§ **DESCRIPTION OF THE TASK**
Write each entry out again exactly, with nothing omitted.

━━ LISTED ENTRIES ━━

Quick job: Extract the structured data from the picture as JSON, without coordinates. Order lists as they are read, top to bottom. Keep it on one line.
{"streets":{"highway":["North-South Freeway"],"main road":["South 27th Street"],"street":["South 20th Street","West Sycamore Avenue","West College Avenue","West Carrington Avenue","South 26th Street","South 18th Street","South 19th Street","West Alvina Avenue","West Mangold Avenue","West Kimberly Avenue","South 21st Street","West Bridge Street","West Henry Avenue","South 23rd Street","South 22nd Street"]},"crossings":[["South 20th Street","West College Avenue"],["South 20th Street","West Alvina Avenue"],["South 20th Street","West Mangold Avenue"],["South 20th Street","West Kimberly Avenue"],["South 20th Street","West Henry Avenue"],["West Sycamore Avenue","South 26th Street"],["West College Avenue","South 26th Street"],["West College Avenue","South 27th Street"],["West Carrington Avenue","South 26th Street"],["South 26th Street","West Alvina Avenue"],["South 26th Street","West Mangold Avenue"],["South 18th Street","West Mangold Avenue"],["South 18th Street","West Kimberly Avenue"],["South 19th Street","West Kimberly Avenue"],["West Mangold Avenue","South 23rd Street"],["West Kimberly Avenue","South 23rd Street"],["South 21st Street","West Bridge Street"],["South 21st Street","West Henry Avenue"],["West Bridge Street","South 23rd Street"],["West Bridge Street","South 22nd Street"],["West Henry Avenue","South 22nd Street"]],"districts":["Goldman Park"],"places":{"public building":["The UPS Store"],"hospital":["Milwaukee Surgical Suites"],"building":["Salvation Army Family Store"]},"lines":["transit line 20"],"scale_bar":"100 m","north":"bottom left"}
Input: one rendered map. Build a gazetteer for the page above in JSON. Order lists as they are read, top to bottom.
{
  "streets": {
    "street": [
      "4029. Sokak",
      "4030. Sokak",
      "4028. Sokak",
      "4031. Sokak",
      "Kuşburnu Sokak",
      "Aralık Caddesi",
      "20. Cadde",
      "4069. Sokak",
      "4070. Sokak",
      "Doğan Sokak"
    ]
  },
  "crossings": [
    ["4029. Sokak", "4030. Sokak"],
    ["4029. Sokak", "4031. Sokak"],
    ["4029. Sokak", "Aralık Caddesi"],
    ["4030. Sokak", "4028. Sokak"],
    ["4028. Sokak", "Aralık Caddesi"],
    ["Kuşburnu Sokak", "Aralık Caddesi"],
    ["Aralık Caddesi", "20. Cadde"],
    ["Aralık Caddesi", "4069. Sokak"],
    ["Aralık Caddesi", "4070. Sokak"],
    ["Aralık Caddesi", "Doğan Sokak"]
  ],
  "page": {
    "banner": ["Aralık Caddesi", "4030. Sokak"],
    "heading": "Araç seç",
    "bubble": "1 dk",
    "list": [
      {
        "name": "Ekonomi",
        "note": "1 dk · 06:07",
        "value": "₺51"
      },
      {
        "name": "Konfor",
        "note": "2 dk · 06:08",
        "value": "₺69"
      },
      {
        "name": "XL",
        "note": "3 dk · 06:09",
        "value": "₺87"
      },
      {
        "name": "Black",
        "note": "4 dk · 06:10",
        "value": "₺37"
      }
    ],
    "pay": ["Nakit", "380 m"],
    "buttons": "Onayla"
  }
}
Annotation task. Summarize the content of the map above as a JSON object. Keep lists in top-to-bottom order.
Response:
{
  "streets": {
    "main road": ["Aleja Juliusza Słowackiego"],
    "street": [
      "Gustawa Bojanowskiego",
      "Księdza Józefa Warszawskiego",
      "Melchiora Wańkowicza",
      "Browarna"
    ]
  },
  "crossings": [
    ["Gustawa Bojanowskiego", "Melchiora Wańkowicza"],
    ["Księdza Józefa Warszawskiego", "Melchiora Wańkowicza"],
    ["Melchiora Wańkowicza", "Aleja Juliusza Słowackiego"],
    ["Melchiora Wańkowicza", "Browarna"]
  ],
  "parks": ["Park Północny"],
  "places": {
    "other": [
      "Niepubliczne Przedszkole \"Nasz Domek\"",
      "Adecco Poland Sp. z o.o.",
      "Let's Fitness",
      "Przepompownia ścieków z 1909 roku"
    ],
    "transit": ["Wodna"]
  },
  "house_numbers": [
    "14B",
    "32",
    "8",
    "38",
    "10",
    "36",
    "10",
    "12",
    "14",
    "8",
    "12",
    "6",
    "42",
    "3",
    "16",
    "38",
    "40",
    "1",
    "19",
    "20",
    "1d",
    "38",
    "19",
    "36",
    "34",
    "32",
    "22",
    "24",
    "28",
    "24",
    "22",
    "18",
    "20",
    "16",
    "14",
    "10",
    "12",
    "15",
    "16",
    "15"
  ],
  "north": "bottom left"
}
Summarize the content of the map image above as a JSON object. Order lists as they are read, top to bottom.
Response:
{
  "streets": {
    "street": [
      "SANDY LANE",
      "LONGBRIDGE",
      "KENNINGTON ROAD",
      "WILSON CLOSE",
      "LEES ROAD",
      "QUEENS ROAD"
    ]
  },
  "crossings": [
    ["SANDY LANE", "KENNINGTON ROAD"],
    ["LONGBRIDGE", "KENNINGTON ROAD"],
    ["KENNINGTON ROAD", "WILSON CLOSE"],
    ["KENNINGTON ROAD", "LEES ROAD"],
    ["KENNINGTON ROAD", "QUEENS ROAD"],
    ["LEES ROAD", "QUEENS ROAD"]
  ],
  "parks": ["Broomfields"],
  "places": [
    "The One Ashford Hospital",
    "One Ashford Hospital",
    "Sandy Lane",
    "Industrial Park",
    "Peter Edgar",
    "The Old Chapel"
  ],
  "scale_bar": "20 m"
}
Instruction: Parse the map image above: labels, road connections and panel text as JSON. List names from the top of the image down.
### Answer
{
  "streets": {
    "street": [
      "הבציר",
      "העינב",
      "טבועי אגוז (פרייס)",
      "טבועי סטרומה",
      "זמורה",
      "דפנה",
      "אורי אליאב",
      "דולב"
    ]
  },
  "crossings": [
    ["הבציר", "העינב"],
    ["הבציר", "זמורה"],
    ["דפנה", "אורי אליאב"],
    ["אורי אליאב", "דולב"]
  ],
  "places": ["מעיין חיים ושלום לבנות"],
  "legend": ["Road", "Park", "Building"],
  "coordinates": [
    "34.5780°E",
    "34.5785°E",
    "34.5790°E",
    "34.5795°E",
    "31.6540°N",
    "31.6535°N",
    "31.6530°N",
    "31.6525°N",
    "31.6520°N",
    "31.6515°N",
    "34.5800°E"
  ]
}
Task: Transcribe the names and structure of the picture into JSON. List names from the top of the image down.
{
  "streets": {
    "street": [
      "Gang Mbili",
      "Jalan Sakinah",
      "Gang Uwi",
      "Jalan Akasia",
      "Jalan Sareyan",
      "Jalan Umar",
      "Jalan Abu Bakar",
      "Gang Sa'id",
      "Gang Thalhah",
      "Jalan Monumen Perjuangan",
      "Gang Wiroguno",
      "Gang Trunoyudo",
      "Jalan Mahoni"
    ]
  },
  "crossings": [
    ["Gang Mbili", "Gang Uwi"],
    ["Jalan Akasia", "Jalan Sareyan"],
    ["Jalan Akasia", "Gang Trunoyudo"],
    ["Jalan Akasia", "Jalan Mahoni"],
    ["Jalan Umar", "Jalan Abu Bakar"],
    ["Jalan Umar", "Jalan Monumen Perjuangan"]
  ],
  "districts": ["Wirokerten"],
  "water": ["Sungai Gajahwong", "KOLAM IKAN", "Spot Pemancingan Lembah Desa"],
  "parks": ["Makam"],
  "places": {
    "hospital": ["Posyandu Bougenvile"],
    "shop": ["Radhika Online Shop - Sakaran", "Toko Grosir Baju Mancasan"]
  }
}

━━━

§ **FINISHED EXERCISE**
Quick job: Extract the structured data from the picture as JSON, without coordinates. Order lists as they are read, top to bottom. Keep it on one line.
{"streets":{"highway":["North-South Freeway"],"main road":["South 27th Street"],"street":["South 20th Street","West Sycamore Avenue","West College Avenue","West Carrington Avenue","South 26th Street","South 18th Street","South 19th Street","West Alvina Avenue","West Mangold Avenue","West Kimberly Avenue","South 21st Street","West Bridge Street","West Henry Avenue","South 23rd Street","South 22nd Street"]},"crossings":[["South 20th Street","West College Avenue"],["South 20th Street","West Alvina Avenue"],["South 20th Street","West Mangold Avenue"],["South 20th Street","West Kimberly Avenue"],["South 20th Street","West Henry Avenue"],["West Sycamore Avenue","South 26th Street"],["West College Avenue","South 26th Street"],["West College Avenue","South 27th Street"],["West Carrington Avenue","South 26th Street"],["South 26th Street","West Alvina Avenue"],["South 26th Street","West Mangold Avenue"],["South 18th Street","West Mangold Avenue"],["South 18th Street","West Kimberly Avenue"],["South 19th Street","West Kimberly Avenue"],["West Mangold Avenue","South 23rd Street"],["West Kimberly Avenue","South 23rd Street"],["South 21st Street","West Bridge Street"],["South 21st Street","West Henry Avenue"],["West Bridge Street","South 23rd Street"],["West Bridge Street","South 22nd Street"],["West Henry Avenue","South 22nd Street"]],"districts":["Goldman Park"],"places":{"public building":["The UPS Store"],"hospital":["Milwaukee Surgical Suites"],"building":["Salvation Army Family Store"]},"lines":["transit line 20"],"scale_bar":"100 m","north":"bottom left"}
Input: one rendered map. Build a gazetteer for the page above in JSON. Order lists as they are read, top to bottom.
{
  "streets": {
    "street": [
      "4029. Sokak",
      "4030. Sokak",
      "4028. Sokak",
      "4031. Sokak",
      "Kuşburnu Sokak",
      "Aralık Caddesi",
      "20. Cadde",
      "4069. Sokak",
      "4070. Sokak",
      "Doğan Sokak"
    ]
  },
  "crossings": [
    ["4029. Sokak", "4030. Sokak"],
    ["4029. Sokak", "4031. Sokak"],
    ["4029. Sokak", "Aralık Caddesi"],
    ["4030. Sokak", "4028. Sokak"],
    ["4028. Sokak", "Aralık Caddesi"],
    ["Kuşburnu Sokak", "Aralık Caddesi"],
    ["Aralık Caddesi", "20. Cadde"],
    ["Aralık Caddesi", "4069. Sokak"],
    ["Aralık Caddesi", "4070. Sokak"],
    ["Aralık Caddesi", "Doğan Sokak"]
  ],
  "page": {
    "banner": ["Aralık Caddesi", "4030. Sokak"],
    "heading": "Araç seç",
    "bubble": "1 dk",
    "list": [
      {
        "name": "Ekonomi",
        "note": "1 dk · 06:07",
        "value": "₺51"
      },
      {
        "name": "Konfor",
        "note": "2 dk · 06:08",
        "value": "₺69"
      },
      {
        "name": "XL",
        "note": "3 dk · 06:09",
        "value": "₺87"
      },
      {
        "name": "Black",
        "note": "4 dk · 06:10",
        "value": "₺37"
      }
    ],
    "pay": ["Nakit", "380 m"],
    "buttons": "Onayla"
  }
}
Annotation task. Summarize the content of the map above as a JSON object. Keep lists in top-to-bottom order.
Response:
{
  "streets": {
    "main road": ["Aleja Juliusza Słowackiego"],
    "street": [
      "Gustawa Bojanowskiego",
      "Księdza Józefa Warszawskiego",
      "Melchiora Wańkowicza",
      "Browarna"
    ]
  },
  "crossings": [
    ["Gustawa Bojanowskiego", "Melchiora Wańkowicza"],
    ["Księdza Józefa Warszawskiego", "Melchiora Wańkowicza"],
    ["Melchiora Wańkowicza", "Aleja Juliusza Słowackiego"],
    ["Melchiora Wańkowicza", "Browarna"]
  ],
  "parks": ["Park Północny"],
  "places": {
    "other": [
      "Niepubliczne Przedszkole \"Nasz Domek\"",
      "Adecco Poland Sp. z o.o.",
      "Let's Fitness",
      "Przepompownia ścieków z 1909 roku"
    ],
    "transit": ["Wodna"]
  },
  "house_numbers": [
    "14B",
    "32",
    "8",
    "38",
    "10",
    "36",
    "10",
    "12",
    "14",
    "8",
    "12",
    "6",
    "42",
    "3",
    "16",
    "38",
    "40",
    "1",
    "19",
    "20",
    "1d",
    "38",
    "19",
    "36",
    "34",
    "32",
    "22",
    "24",
    "28",
    "24",
    "22",
    "18",
    "20",
    "16",
    "14",
    "10",
    "12",
    "15",
    "16",
    "15"
  ],
  "north": "bottom left"
}
Summarize the content of the map image above as a JSON object. Order lists as they are read, top to bottom.
Response:
{
  "streets": {
    "street": [
      "SANDY LANE",
      "LONGBRIDGE",
      "KENNINGTON ROAD",
      "WILSON CLOSE",
      "LEES ROAD",
      "QUEENS ROAD"
    ]
  },
  "crossings": [
    ["SANDY LANE", "KENNINGTON ROAD"],
    ["LONGBRIDGE", "KENNINGTON ROAD"],
    ["KENNINGTON ROAD", "WILSON CLOSE"],
    ["KENNINGTON ROAD", "LEES ROAD"],
    ["KENNINGTON ROAD", "QUEENS ROAD"],
    ["LEES ROAD", "QUEENS ROAD"]
  ],
  "parks": ["Broomfields"],
  "places": [
    "The One Ashford Hospital",
    "One Ashford Hospital",
    "Sandy Lane",
    "Industrial Park",
    "Peter Edgar",
    "The Old Chapel"
  ],
  "scale_bar": "20 m"
}
Instruction: Parse the map image above: labels, road connections and panel text as JSON. List names from the top of the image down.
### Answer
{
  "streets": {
    "street": [
      "הבציר",
      "העינב",
      "טבועי אגוז (פרייס)",
      "טבועי סטרומה",
      "זמורה",
      "דפנה",
      "אורי אליאב",
      "דולב"
    ]
  },
  "crossings": [
    ["הבציר", "העינב"],
    ["הבציר", "זמורה"],
    ["דפנה", "אורי אליאב"],
    ["אורי אליאב", "דולב"]
  ],
  "places": ["מעיין חיים ושלום לבנות"],
  "legend": ["Road", "Park", "Building"],
  "coordinates": [
    "34.5780°E",
    "34.5785°E",
    "34.5790°E",
    "34.5795°E",
    "31.6540°N",
    "31.6535°N",
    "31.6530°N",
    "31.6525°N",
    "31.6520°N",
    "31.6515°N",
    "34.5800°E"
  ]
}
Task: Transcribe the names and structure of the picture into JSON. List names from the top of the image down.
{
  "streets": {
    "street": [
      "Gang Mbili",
      "Jalan Sakinah",
      "Gang Uwi",
      "Jalan Akasia",
      "Jalan Sareyan",
      "Jalan Umar",
      "Jalan Abu Bakar",
      "Gang Sa'id",
      "Gang Thalhah",
      "Jalan Monumen Perjuangan",
      "Gang Wiroguno",
      "Gang Trunoyudo",
      "Jalan Mahoni"
    ]
  },
  "crossings": [
    ["Gang Mbili", "Gang Uwi"],
    ["Jalan Akasia", "Jalan Sareyan"],
    ["Jalan Akasia", "Gang Trunoyudo"],
    ["Jalan Akasia", "Jalan Mahoni"],
    ["Jalan Umar", "Jalan Abu Bakar"],
    ["Jalan Umar", "Jalan Monumen Perjuangan"]
  ],
  "districts": ["Wirokerten"],
  "water": ["Sungai Gajahwong", "KOLAM IKAN", "Spot Pemancingan Lembah Desa"],
  "parks": ["Makam"],
  "places": {
    "hospital": ["Posyandu Bougenvile"],
    "shop": ["Radhika Online Shop - Sakaran", "Toko Grosir Baju Mancasan"]
  }
}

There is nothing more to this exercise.